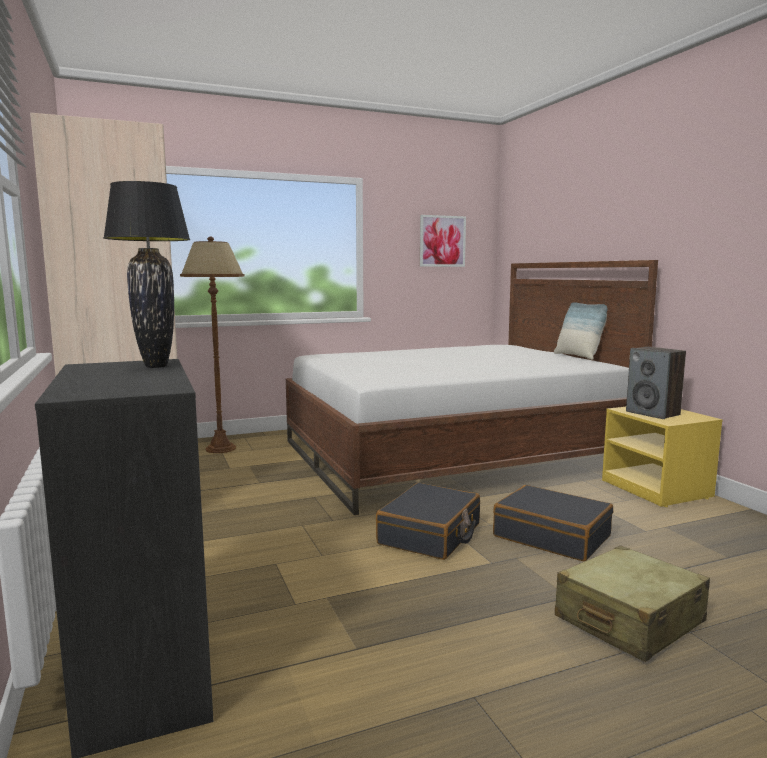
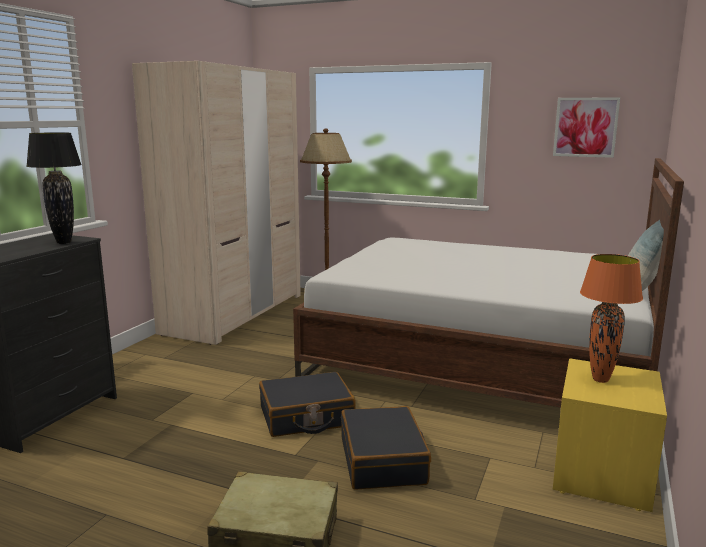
camera: 45 degrees right, 5 degrees up
(653, 413) = (601, 380): speaker -> orange table lamp

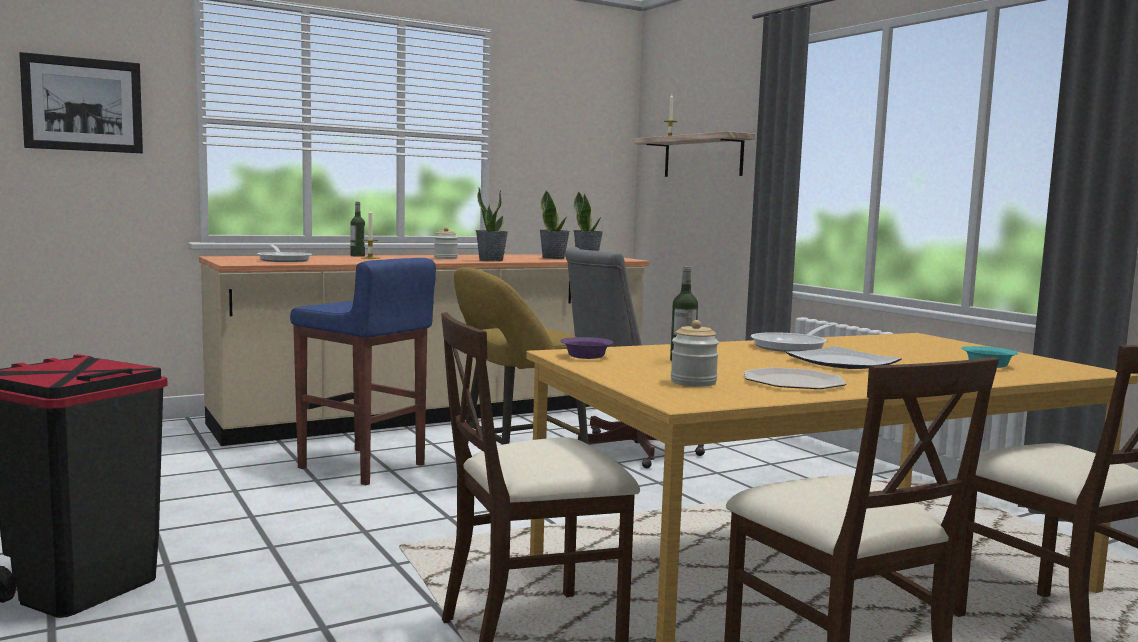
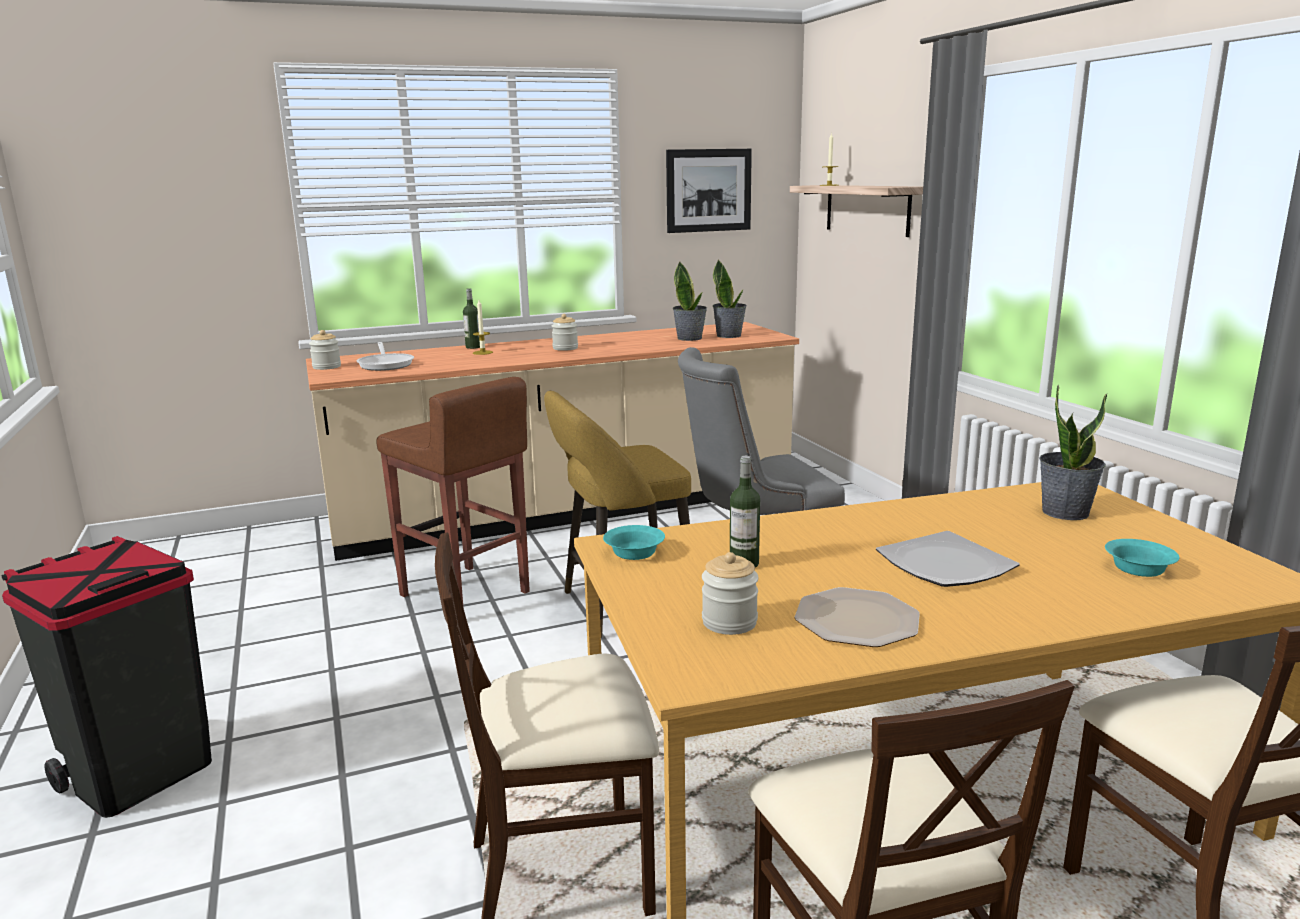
camera: 10 degrees right, 10 degrees up
(83, 104) = (172, 204): picture -> picture (708, 190)
(226, 259) = (326, 367): none -> jar
(362, 467) = (464, 594): blue stool -> brown stool
(491, 260) = (613, 350): potted plant -> potted plant (1065, 512)
(585, 356) = (633, 552): purple bowl -> turquoise bowl
(793, 346) = (901, 521): frying pan -> none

ASSIGNED TASK
Check the listing above for lines containing the string "none", and copy each one.

REPLY TO THE TASK
(226, 259) = (326, 367): none -> jar
(793, 346) = (901, 521): frying pan -> none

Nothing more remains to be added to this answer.